Lawtech usa data analytics para prever decisões tributárias bilionárias do STF
Por Laura Ignacio — São Paulo
No filme “Minority Report”, do diretor Steven Spielberg, estrelado por Tom Cruise, seres chamados de “precogs” previam assassinatos e a polícia prendia os futuros criminosos preventivamente, banindo esse tipo de crime da Washington do ano de 2054. Inspirada na película, com base em dados colhidos de quase cem experts, uma lawtech brasileira tem usado data analytics com jurimetria para tentar dar maior previsibilidade sobre causas tributárias bilionárias em andamento no Supremo Tribunal Federal (STF).

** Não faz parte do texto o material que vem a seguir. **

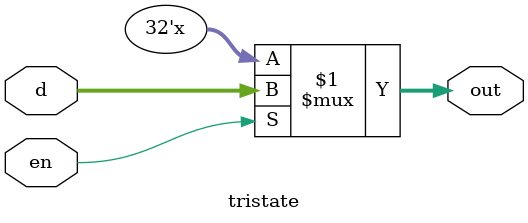
<source format=v>
module tristate(d, en, out);

input [31:0] d;
input en;
output [31:0] out;

assign out = en ? d : 32'bzzzzzzzzzzzzzzzzzzzzzzzzzzzzzzzz;

endmodule
</source>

Primeiro, a lawtech Turivius desenvolveu um sistema que faz a leitura de julgados de tribunais de segunda instância para apontar qual a probabilidade de vitória sobre uma determinada discussão judicial. “Por serem processos volumosos, eles permitem a análise estatística de uma série histórica, sobre temas específicos, para se chegar a uma probabilidade de êxito”, diz Danilo Limoeiro, CEO da Turivius Legal Intelligence. Há várias outras empresas de jurimetria no mercado.
Mais recentemente, em parceria com a Associação Brasileira de Lawtechs e Legaltechs (AB2L), a lawtech desenvolveu o Projeto Agatha. Trata-se de fazer um levantamento de dados que usa também a chamada “análise preditiva coletiva” para antecipar decisões judiciais complexas em temas tributários. Essa técnica já é usada pela CIA e o mercado financeiro, diz Limoeiro, ao reunir previsões de experts para resultados mais precisos.
“O papel da AB2L é incentivar inovação para todas as áreas do direito. Criamos um grupo de trabalho para mapear a questão da insegurança jurídica no Brasil e nasceu este projeto focado nos desafios na área tributária”, diz Daniel Marques, presidente da entidade.
Os “precogs” do Projeto Aghata são 94 tributaristas — advogados renomados, sócios de grandes escritórios e diretores de multinacionais —, com uma média de 13 anos de experiência na área. “Nossa estatística leva em consideração o nível de experiência dos respondentes: quanto mais anos atuando na área tributária, maior o peso atribuído à sua resposta”, explica Danilo Limoeiro.
Nas edições anteriores, diz ele, o Projeto Agatha atingiu uma taxa de acerto de 84% em decisões de grande impacto.
Agora, na 4ª rodada do projeto, a Turivius focou em temas tributários estratégicos, como a incidência de PIS/Cofins sobre receita de locação de bens móveis e imóveis (Temas 684 e 630 de repercussão geral), decisão que poderia gerar uma perda de R$ 36,2 bilhões para a União. Segundo a pesquisa, 67% dos especialistas acreditavam que o resultado seria contrário ao contribuinte, o que foi validado pelo Supremo Tribunal Federal (STF).
Outro tema de destaque da pesquisa é a dedução de despesas com educação no IRPF, que discute a constitucionalidade das limitações impostas atualmente (ADI 4927). O Conselho Federal da Ordem dos Advogados do Brasil (OAB) entrou com ação direta de inconstitucionalidade sobre as restrições à dedução de gastos com ensino, uma discussão de impacto estimado em R$ 105 bilhões para a União. Nesse caso, 58% enxergam um desfecho favorável ao contribuinte.
Já quanto à discussão do PIS/Cofins sobre importação (Tema 79) e a retroatividade da Lei nº 10.865/2004, definindo valor aduaneiro — um tema que pode movimentar R$ 325 bilhões e impactar diretamente empresas importadoras do país — 51% dos especialistas do projeto apontam uma decisão contrária ao contribuinte.
O Projeto Aghata ainda analisou o processo no STF sobre a constitucionalidade da alíquota de 25% do IR na fonte sobre pensões e proventos de residentes no exterior (ADI 4927). Nesse caso, 53% acredita que o resultado será contrário ao contribuinte.
Por fim, sobre a exclusão do PIS/Cofins de sua própria base de cálculo, uma das teses filhote da “tese do século”, cujo impacto estimado é de R$ 65,7 bilhões, 51% dos pesquisados no Projeto Aghata apostam que o julgamento será favorável ao contribuinte (Tema 1067).